There was a time when, if you could imitate Ed’s pinched voice and self-hugging arms at parties, you could say almost anything and get a laugh as long as you said the words “Right here, on our stage tonight” first.
It was with those same words that Ed would introduce a band of Romanian acrobats who would come out in their circus tights logrolling atop multicolored, 2-foot-high hollow cylinders. They’d jump and tumble for 60 seconds to calliope music and then they’d jump off a spring board to make a human tower six people high while the bottom guy balanced the whole group as he stood, legs quivering, on two of the roly-poly cylinders. It must have taken years of practice to make something like that happen and a superhuman amount of effort. This was live television. Sometimes they couldn’t do it the first time, so they’d back up and do it again. You sat there thinking, “I couldn’t do that in a million years.” But you also thought, “There’s got to be an easier way to make a living.”
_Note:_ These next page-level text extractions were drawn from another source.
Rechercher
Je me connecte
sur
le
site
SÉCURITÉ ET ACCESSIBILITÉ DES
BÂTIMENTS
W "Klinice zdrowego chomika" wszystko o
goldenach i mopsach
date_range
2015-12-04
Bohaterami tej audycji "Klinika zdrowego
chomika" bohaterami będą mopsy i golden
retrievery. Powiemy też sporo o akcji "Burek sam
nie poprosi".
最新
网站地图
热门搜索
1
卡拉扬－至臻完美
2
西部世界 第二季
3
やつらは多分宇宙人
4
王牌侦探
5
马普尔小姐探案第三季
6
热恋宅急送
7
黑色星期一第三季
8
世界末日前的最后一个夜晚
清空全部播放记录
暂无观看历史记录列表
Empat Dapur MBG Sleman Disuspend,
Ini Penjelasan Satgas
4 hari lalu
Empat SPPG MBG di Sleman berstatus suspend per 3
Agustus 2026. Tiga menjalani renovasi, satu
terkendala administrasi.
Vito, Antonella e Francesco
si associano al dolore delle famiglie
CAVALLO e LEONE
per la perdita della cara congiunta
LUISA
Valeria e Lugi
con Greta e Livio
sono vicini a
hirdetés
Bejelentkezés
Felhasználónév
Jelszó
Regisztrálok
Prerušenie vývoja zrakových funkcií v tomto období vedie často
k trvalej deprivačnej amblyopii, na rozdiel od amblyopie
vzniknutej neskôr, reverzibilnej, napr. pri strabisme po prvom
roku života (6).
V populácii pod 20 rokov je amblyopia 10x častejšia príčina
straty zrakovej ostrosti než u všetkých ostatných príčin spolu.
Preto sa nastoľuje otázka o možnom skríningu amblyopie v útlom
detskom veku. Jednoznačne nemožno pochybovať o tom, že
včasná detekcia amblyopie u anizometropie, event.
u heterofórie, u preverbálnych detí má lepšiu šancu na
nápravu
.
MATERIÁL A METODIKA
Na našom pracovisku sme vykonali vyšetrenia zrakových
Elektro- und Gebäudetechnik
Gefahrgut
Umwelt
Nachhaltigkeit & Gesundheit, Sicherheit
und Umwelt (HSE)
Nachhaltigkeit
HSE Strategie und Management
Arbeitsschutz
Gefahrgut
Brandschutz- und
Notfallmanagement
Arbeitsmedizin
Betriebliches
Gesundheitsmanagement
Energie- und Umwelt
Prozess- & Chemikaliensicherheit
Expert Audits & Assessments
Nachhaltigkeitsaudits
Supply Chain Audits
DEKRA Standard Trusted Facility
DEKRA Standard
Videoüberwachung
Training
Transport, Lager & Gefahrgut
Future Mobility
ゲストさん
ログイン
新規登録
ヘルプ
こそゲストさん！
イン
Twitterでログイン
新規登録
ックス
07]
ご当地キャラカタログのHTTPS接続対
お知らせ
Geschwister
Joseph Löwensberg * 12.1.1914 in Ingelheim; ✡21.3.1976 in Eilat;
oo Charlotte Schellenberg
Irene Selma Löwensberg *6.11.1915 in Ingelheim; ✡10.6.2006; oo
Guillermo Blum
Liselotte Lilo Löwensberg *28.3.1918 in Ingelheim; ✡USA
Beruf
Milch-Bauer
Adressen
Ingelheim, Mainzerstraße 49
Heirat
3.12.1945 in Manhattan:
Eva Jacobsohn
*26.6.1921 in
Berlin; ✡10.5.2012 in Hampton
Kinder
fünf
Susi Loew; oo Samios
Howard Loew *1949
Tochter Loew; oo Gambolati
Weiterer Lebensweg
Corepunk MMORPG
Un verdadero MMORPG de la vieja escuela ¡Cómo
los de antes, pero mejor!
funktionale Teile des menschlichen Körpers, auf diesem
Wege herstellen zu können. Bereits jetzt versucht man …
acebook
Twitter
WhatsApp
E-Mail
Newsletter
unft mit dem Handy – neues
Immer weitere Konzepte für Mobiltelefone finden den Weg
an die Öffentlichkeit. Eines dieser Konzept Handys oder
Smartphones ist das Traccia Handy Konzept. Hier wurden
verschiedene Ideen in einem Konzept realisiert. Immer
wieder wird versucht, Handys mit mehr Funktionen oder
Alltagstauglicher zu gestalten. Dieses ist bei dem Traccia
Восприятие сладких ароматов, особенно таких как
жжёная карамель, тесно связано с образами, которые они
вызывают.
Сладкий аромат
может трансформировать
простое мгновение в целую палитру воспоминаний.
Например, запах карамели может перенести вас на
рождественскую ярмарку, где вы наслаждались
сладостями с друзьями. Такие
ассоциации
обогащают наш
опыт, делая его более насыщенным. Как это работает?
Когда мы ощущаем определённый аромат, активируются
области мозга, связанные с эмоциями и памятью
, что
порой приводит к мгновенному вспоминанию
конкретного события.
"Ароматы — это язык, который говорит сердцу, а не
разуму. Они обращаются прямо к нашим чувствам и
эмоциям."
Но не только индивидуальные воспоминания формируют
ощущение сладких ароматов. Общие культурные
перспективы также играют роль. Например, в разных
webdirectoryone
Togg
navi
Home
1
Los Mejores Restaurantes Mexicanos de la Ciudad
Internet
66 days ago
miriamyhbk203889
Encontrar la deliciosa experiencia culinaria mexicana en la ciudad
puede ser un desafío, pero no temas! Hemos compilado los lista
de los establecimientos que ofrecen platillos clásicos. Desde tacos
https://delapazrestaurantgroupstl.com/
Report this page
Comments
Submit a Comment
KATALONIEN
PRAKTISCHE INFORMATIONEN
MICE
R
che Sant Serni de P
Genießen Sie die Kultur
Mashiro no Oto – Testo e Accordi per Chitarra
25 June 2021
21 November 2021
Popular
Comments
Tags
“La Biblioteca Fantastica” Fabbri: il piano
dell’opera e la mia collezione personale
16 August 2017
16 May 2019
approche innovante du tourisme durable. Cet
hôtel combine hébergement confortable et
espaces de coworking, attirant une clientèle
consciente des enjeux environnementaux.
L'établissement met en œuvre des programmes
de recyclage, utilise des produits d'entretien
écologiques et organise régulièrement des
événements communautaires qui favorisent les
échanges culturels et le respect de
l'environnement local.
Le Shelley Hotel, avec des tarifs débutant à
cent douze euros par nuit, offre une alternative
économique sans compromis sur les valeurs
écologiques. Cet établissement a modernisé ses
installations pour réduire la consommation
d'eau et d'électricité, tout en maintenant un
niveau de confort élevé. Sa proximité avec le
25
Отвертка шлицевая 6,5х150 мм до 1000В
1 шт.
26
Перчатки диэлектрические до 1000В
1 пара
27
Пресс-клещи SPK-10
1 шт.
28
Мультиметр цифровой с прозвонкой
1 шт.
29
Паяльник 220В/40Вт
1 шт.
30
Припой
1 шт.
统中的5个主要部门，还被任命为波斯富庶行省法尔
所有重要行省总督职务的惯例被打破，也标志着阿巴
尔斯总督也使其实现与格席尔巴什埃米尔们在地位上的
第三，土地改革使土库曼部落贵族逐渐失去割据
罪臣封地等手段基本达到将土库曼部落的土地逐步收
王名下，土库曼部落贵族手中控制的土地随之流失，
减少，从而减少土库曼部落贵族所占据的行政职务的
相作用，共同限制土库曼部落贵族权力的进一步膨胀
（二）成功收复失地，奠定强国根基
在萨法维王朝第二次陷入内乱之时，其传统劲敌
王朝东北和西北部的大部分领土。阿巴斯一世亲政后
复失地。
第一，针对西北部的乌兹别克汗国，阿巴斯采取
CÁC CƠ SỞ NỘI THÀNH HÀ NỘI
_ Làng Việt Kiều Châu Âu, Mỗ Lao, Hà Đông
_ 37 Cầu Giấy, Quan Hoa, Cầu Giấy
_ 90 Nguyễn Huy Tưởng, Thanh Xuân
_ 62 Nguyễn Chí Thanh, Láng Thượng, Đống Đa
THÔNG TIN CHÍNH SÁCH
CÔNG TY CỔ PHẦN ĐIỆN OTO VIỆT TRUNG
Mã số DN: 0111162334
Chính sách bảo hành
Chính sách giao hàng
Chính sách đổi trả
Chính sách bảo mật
After a few commercials for Chevy Corvairs, Esso gas and Marlboro cigarettes, Ed would introduce a Russian dance troupe that would fold their arms in an Ed Sullivan-ish way and then suddenly squat and kick out one leg and then the other over and over. It was all anyone did at recess at school the next day because, as everyone knew during the Cold War that if the Russians could out-dance us, they would win. Or if they got more medals at the Olympics than we did, they would win. Or if they got to the moon first, they would win. And if the Commies won, they’d systematically remove Elvis Presley and rock ‘n’ roll music, and they wouldn’t let us wear blue jeans to school. They’d also find a way to ruin our hair.
Turns out, these are all the things our leaders wanted to do. They kidnapped Elvis for two years and put Chuck Berry in jail for three, and Buddy Holly died in an “accident,” leaving plenty of time on Ed’s show for plate spinners. They seemed to be on every single week. He’d say, “Right here, on our stage tonight ...” and out would come a guy in a tuxedo with a bunch of three or four foot-long skinny pool cues. He’d balance what looked like a dinner plate on top of the stick and give it a few quick spins to get it going like a top. He’d wave it back and forth a few times, flick it to spinning faster and faster and then set it, still spinning in a little holder on a table in front of him. Then he’d start another. And another. And another. The first plate was starting to wobble, but just at the last moment he’d run over and get it going again. And another. What was the record for plate spinning? Ten? Twelve? Twenty? We did not practice this the next day at school. We just sat in front of the TV set and wondered where you would acquire a skill like that and whether it would get you any dates.